Texto de estudo —
________________

O plano fixo do escorrega colorido filmado em um dia chuvoso, em meio aos transeuntes que passam apressados com seus guarda-chuvas cinzas, revela o brinquedo esquecido e confundido com seu entorno, a praça, o encanto da infância rompido por uma história de constantes viagens, uma história íntima que é imediatamente pública e política. Sobre a imagem fixa do escorrega molhado da chuva, a locução em off (cuja voz é da própria Flavia) diz:

"Uma mala aberta sobre a cama, as mãos da minha mãe jogando roupas dentro, meu pai indo e vindo... Faço perguntas, mas não entendo que eles viajem de repente, no dia do aniversário do pai. Ninguém viaja no dia do seu aniversário! O silêncio deles me irrita e revelo então a lista de presentes que ele não ganhará, já que não vai estar conosco. Meu pai sorri, mas não me responde..." (Diário de uma busca).

________________

Listagem de dados —
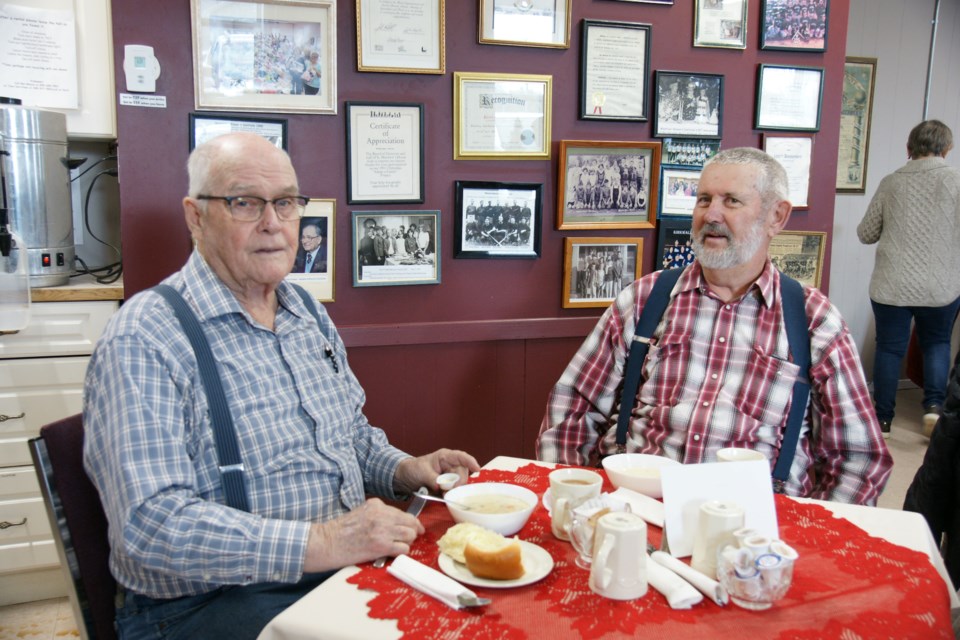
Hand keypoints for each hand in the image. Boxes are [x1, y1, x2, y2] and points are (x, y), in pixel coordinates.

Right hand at [303, 498, 424, 571]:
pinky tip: (392, 553)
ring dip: (407, 542)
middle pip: (411, 523)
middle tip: (409, 538)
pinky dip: (401, 552)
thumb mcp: (361, 512)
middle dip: (412, 532)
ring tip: (398, 546)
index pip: (404, 513)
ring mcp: (383, 530)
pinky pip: (404, 548)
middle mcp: (382, 515)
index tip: (413, 528)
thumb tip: (397, 521)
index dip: (410, 523)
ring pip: (410, 535)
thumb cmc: (341, 530)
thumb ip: (379, 513)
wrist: (327, 542)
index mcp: (377, 505)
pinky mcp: (382, 546)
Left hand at [394, 449, 479, 494]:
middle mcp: (450, 466)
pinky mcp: (448, 486)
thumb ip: (433, 478)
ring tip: (443, 494)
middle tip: (448, 491)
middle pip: (462, 474)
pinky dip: (450, 495)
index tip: (477, 469)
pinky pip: (454, 491)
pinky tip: (444, 497)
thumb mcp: (421, 471)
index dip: (470, 462)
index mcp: (445, 457)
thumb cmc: (413, 469)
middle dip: (458, 484)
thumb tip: (441, 486)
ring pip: (460, 484)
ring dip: (453, 490)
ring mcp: (450, 476)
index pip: (461, 457)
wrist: (405, 478)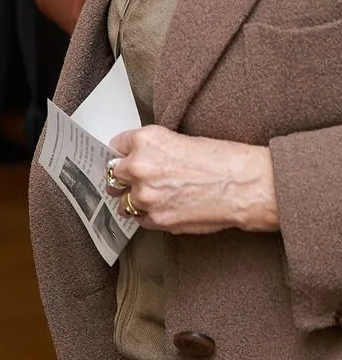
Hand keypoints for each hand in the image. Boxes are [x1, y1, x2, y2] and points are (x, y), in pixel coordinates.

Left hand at [105, 125, 278, 233]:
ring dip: (134, 200)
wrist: (246, 185)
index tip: (126, 159)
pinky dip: (149, 216)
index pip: (116, 146)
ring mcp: (146, 195)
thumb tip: (136, 160)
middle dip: (124, 178)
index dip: (124, 154)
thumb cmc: (223, 160)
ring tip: (156, 197)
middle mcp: (139, 166)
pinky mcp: (157, 219)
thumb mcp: (181, 140)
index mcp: (146, 140)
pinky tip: (167, 208)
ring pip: (123, 201)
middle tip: (137, 181)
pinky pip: (140, 219)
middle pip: (114, 175)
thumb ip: (153, 150)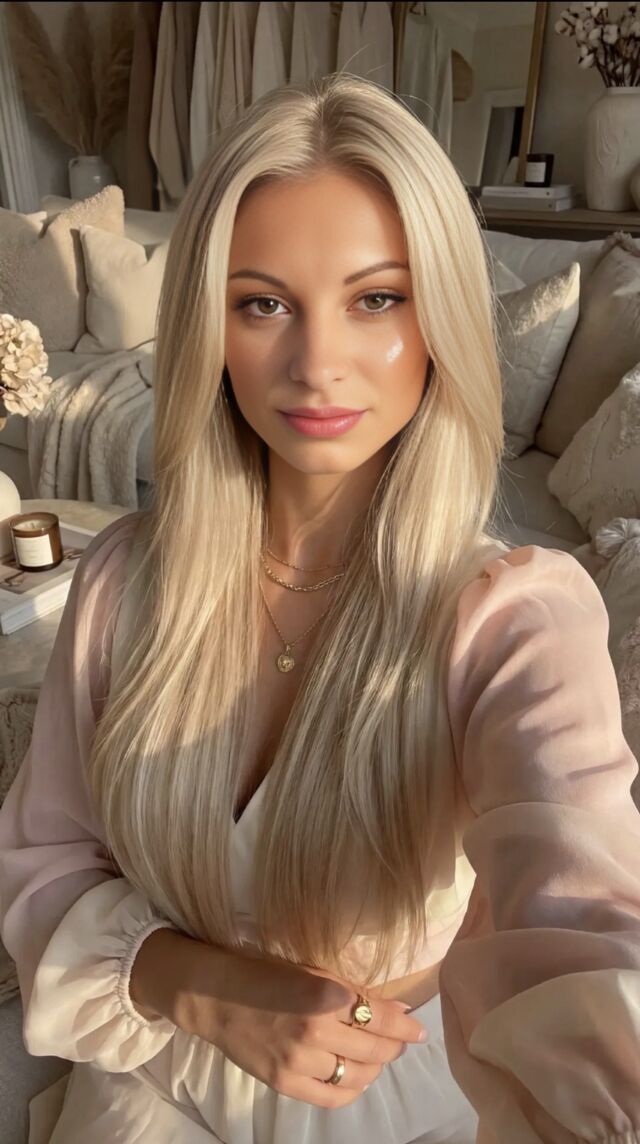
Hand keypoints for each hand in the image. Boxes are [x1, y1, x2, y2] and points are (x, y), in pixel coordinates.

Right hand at [177, 945, 427, 1108]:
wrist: (217, 996)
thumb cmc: (266, 973)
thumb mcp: (312, 970)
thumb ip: (353, 991)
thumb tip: (397, 1009)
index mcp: (325, 995)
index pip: (380, 1017)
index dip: (405, 1026)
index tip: (418, 1029)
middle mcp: (315, 1031)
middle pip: (374, 1048)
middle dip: (394, 1046)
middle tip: (400, 1042)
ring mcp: (300, 1061)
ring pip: (357, 1075)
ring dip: (375, 1067)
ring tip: (377, 1058)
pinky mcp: (285, 1083)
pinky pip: (332, 1098)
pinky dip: (351, 1090)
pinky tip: (356, 1078)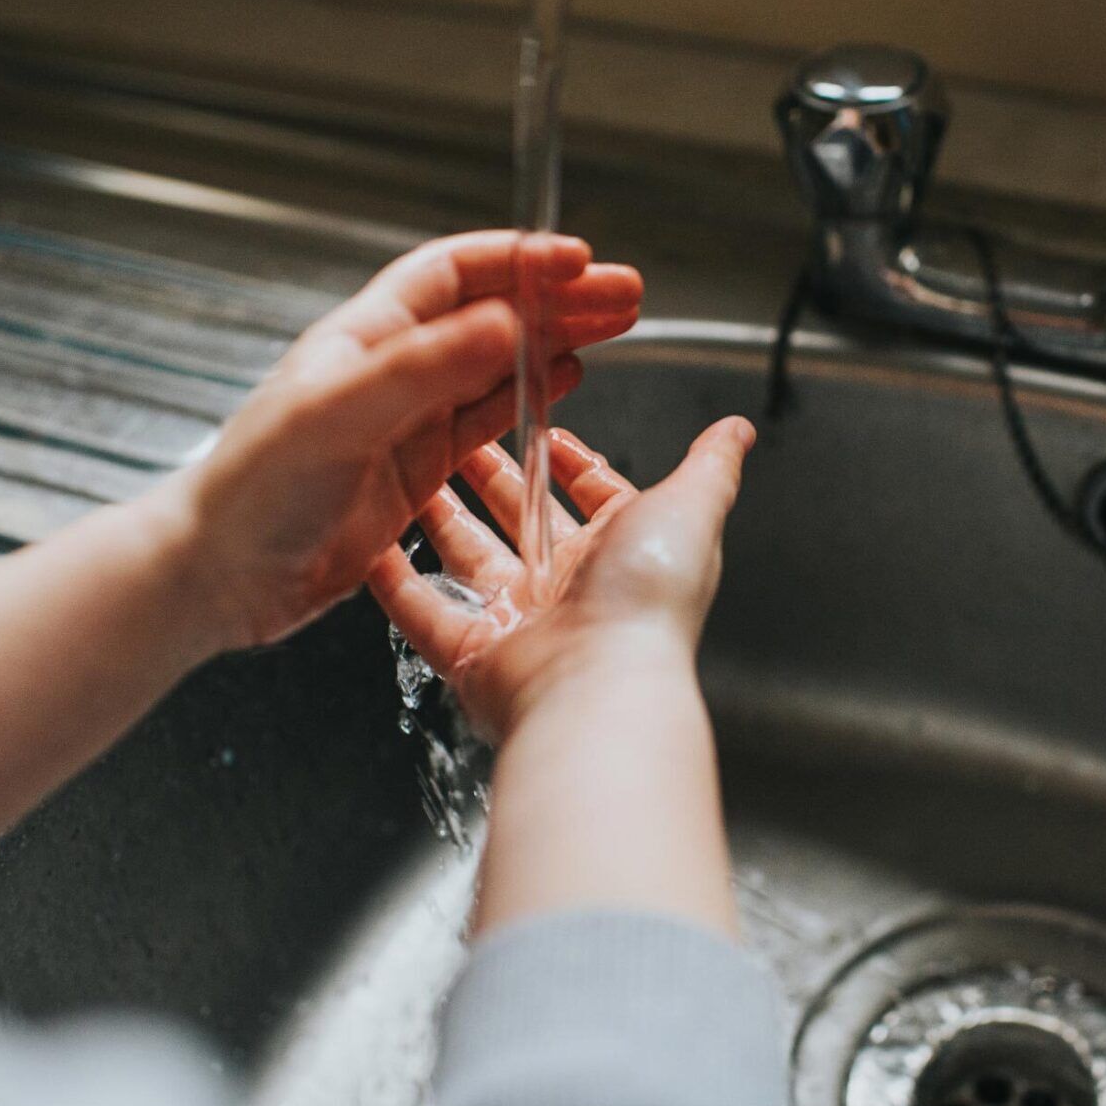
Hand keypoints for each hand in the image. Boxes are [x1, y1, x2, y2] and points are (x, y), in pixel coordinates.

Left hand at [166, 231, 641, 647]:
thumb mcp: (339, 415)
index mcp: (365, 337)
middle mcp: (389, 370)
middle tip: (624, 293)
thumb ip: (425, 368)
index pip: (456, 274)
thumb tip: (505, 322)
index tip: (577, 258)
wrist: (218, 575)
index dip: (519, 260)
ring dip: (555, 340)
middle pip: (490, 313)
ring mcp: (405, 421)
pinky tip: (564, 382)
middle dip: (559, 296)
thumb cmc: (252, 490)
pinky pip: (486, 422)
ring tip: (612, 327)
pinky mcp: (416, 471)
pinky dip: (531, 397)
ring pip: (498, 363)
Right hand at [369, 417, 755, 741]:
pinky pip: (423, 611)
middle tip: (452, 431)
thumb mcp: (690, 508)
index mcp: (623, 551)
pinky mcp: (472, 654)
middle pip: (521, 519)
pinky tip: (367, 542)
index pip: (592, 493)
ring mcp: (520, 622)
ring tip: (407, 467)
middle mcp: (572, 587)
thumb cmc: (648, 601)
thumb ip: (710, 466)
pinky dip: (394, 581)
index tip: (534, 419)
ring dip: (438, 514)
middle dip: (489, 475)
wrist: (599, 686)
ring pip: (468, 557)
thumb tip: (738, 429)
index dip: (565, 458)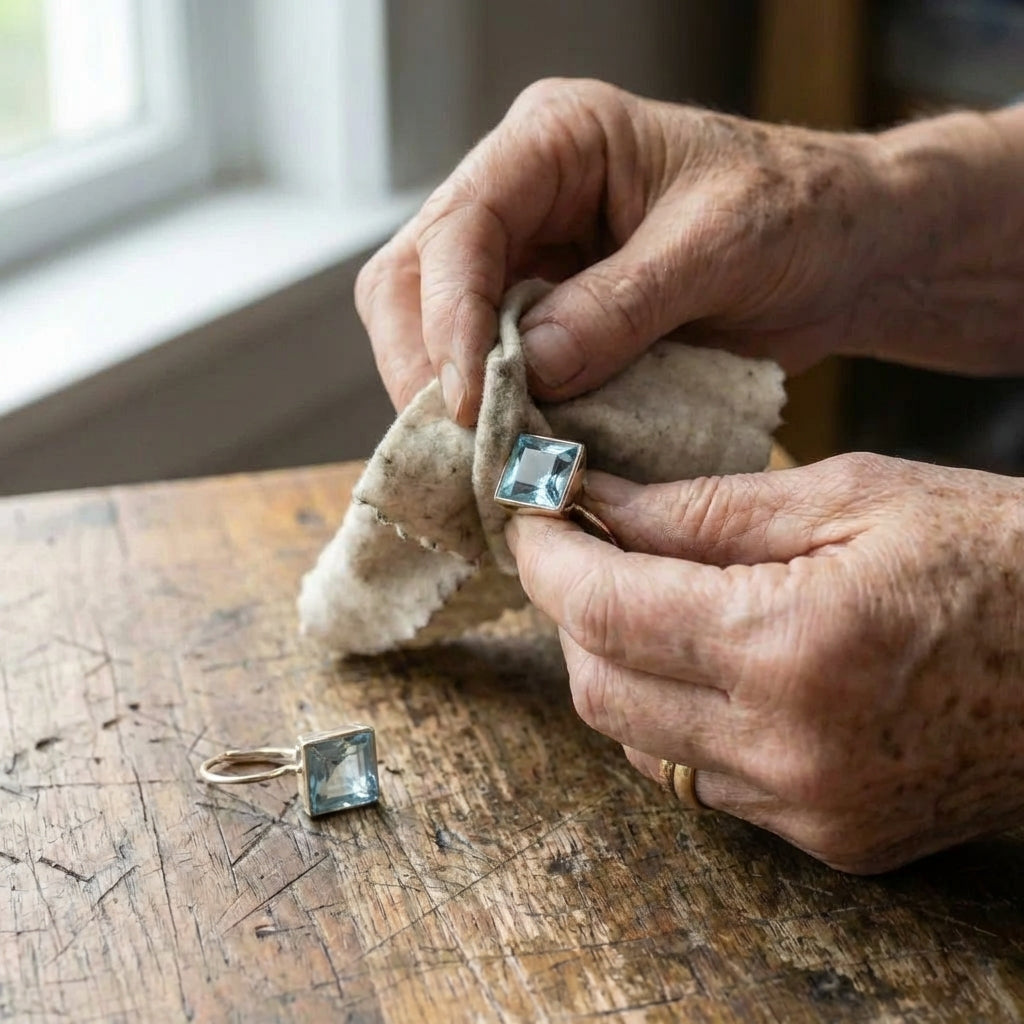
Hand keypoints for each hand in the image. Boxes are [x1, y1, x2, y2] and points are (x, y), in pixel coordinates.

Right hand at [356, 78, 1023, 424]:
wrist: (840, 252)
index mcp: (556, 141)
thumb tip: (530, 370)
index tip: (470, 402)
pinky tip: (507, 453)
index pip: (462, 226)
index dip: (449, 317)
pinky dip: (487, 416)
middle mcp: (521, 196)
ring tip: (481, 459)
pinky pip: (482, 368)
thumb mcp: (719, 246)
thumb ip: (621, 305)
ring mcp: (525, 259)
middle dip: (426, 366)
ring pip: (429, 329)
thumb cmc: (797, 215)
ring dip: (446, 399)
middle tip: (461, 445)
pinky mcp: (541, 318)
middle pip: (414, 279)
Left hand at [505, 454, 1023, 873]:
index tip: (531, 514)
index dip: (546, 557)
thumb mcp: (852, 495)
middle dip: (569, 611)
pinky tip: (708, 661)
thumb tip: (600, 500)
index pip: (603, 611)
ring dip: (617, 664)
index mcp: (793, 645)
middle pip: (598, 687)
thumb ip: (706, 508)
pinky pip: (700, 777)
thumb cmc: (997, 554)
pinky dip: (675, 715)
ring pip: (637, 740)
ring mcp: (808, 808)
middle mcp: (788, 748)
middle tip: (581, 548)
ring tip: (644, 597)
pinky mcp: (830, 837)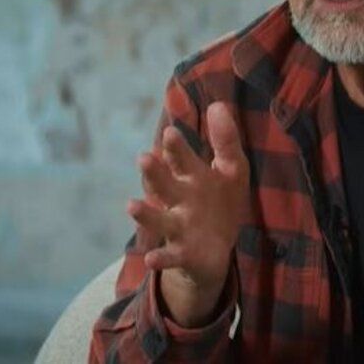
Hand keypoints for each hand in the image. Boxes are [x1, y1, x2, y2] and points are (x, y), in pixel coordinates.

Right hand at [127, 102, 249, 326]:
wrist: (216, 248)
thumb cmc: (221, 201)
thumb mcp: (232, 169)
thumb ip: (225, 140)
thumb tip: (218, 104)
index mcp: (192, 177)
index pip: (183, 160)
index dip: (177, 148)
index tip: (171, 131)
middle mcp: (179, 200)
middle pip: (165, 185)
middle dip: (155, 173)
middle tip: (145, 158)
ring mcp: (178, 227)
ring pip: (159, 219)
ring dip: (145, 214)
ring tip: (132, 206)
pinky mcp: (183, 254)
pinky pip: (170, 257)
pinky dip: (160, 259)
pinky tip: (150, 260)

________________

Descrição da tarefa —
Você pode editar o texto de estudo, copiando o trecho que começa nas palavras "O plano fixo" e para logo depois de "de uma busca)."? Nele, troque "escorrega" por "escorregador".

Resposta ao exercício —
O plano fixo do escorregador colorido filmado em um dia chuvoso, em meio aos transeuntes que passam apressados com seus guarda-chuvas cinzas, revela o brinquedo esquecido e confundido com seu entorno, a praça, o encanto da infância rompido por uma história de constantes viagens, uma história íntima que é imediatamente pública e política. Sobre a imagem fixa do escorregador molhado da chuva, a locução em off (cuja voz é da própria Flavia) diz:

"Uma mala aberta sobre a cama, as mãos da minha mãe jogando roupas dentro, meu pai indo e vindo... Faço perguntas, mas não entendo que eles viajem de repente, no dia do aniversário do pai. Ninguém viaja no dia do seu aniversário! O silêncio deles me irrita e revelo então a lista de presentes que ele não ganhará, já que não vai estar conosco. Meu pai sorri, mas não me responde..." (Diário de uma busca).